I punkabbestia di Ponte Garibaldi, sgomberati dall’autorità locale,

diffonderanno in ogni baraccopoli del mondo la lezione surreale

imperniata sulla sbalorditiva idea

che l’amore sia un affare di geometria non euclidea.

THE BALLAD OF PEGGY AND PEDRO

The ballad of Peggy and Pedro barked out by the punkbestials

of the Garibaldi Bridge, with a mixture of hatred and despair,

teaches us the intimate relationship between geometry and love,

to love as if we were maths surrounded by stray dogs.

Peggy you were drunk, normal mood,

in the slums along the bed of the Tiber

and alcohol, on August evenings, doesn’t warm you up,

clouding every sense in annihilating dreams,

transforming every chewed-up sentence into a gunfight in the back

on armour dissolved by the summer heat.

Lying on the edges of the bridge’s ledges,

among the drop-outs of the Rome open city,

you opened your heart to the gratuitous insult of Pedro,

your lover, and toppled over, falling into the void,

drawing gravitational trajectories from the sky to the cement.

Pedro wasn’t drunk, a day’s journey away,

you weren’t drunk, abnormal state of mind,

in the slums along the bed of the Tiber,

or in the empty parties of Milan’s movida,

with the intention of explaining to dogs and tramps

a curious lesson of non-Euclidean geometry.
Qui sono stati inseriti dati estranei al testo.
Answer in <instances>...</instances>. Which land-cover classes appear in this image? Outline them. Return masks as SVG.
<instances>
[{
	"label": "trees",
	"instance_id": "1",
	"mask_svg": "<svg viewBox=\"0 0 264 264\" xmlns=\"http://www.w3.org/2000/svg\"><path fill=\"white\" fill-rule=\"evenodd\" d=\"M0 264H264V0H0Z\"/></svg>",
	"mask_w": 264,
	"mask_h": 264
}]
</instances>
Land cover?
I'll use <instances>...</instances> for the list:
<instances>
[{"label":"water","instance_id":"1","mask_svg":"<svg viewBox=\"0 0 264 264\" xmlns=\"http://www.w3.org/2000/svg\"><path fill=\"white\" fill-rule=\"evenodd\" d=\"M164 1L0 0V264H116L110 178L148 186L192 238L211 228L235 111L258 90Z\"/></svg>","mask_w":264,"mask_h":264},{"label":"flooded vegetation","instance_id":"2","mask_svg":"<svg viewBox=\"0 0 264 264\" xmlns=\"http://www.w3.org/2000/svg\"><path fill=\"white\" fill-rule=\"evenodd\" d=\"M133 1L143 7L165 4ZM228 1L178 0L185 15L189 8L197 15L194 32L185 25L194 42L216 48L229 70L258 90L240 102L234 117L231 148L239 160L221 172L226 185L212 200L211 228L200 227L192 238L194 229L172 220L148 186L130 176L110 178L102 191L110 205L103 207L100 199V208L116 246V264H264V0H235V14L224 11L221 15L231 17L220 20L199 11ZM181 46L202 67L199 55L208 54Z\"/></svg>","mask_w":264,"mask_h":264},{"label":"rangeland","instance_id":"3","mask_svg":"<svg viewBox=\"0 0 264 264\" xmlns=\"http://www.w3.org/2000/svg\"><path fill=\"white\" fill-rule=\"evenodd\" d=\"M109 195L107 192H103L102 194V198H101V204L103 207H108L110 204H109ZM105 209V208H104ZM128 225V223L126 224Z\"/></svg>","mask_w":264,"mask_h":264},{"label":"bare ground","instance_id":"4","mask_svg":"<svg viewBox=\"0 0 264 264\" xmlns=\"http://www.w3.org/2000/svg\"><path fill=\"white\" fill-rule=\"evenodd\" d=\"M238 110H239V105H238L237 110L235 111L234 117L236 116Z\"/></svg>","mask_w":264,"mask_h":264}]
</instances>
Mounted on the edge of the bridge,

in the apathetic indifference of your distracted pupils,

you jumped, in the same trajectory of love,

along the same fatal path as your Peggy,

landing on the cement at the same instant.

The punkbestials of the Garibaldi Bridge, cleared by the local authority,

will spread a surreal lesson to every slum in the world

centred on the astonishing idea

that love is a matter of non-Euclidean geometry.

NON RIESCO AD INTEGRARMI

Non riesco a integrarmi, ho un disturbo borderline

distribuisco gomitate tipo Greg “The Hammer” Valentine,

nemmeno se mi impegno riuscirò a aspirare al Nobel

deutoplasma irriducibile tra vacche nere d’Hegel.

Non riesco a integrarmi, ho un delirio schizofrenico

rifuggo dalle masse e intingo biro nell’arsenico,

canto, fuori dal coro, come un mitomane a X Factor

disinnescando bombe, spaccio col metal-detector.

Non riesco a integrarmi, ho attitudini da killer,

deambulo tra zombie, stile King of Pop in Thriller,

volando a bassa quota quoto quote di quozienti,

costretto a impacchettare sottotitoli per non-utenti.

Non riesco a integrarmi, ho ogni sorta di fobia

in coda appetisco il verde, come un virtuoso in dendrofilia,

mettendo a fuoco il mondo e sfuocati i tempi con lo zoom,

mi arrendo alla desuetudine della consecutio temporum.

I DON’T FIT IN

I don’t fit in, I have a borderline personality disorder

I give out elbows like Greg ‘The Hammer’ Valentine,

if I don’t apply myself I’ll never be able to aspire to the Nobel Prize

irreducible deutoplasma among Hegel’s black cows.

I don’t fit in, i have a schizophrenic delusion

i hate the people and dip my pen in arsenic,

i sing, outside the choir, like an X Factor mythomaniac

defusing bombs and dealing with a metal detector.

I don’t fit in, i’ve got a killer’s disposition,

i wander between the zombies, style King of Pop in Thriller,

flying at low altitude I quote quotes of quotients,

forced to pack subtitles for non-users.

I don’t fit in, i have all sorts of phobias,

in the queue i crave the green, like a virtuous dendrophile,

setting the world on fire, blurring time with the zoom,

i surrender myself to the obsolescence of consecutio temporum.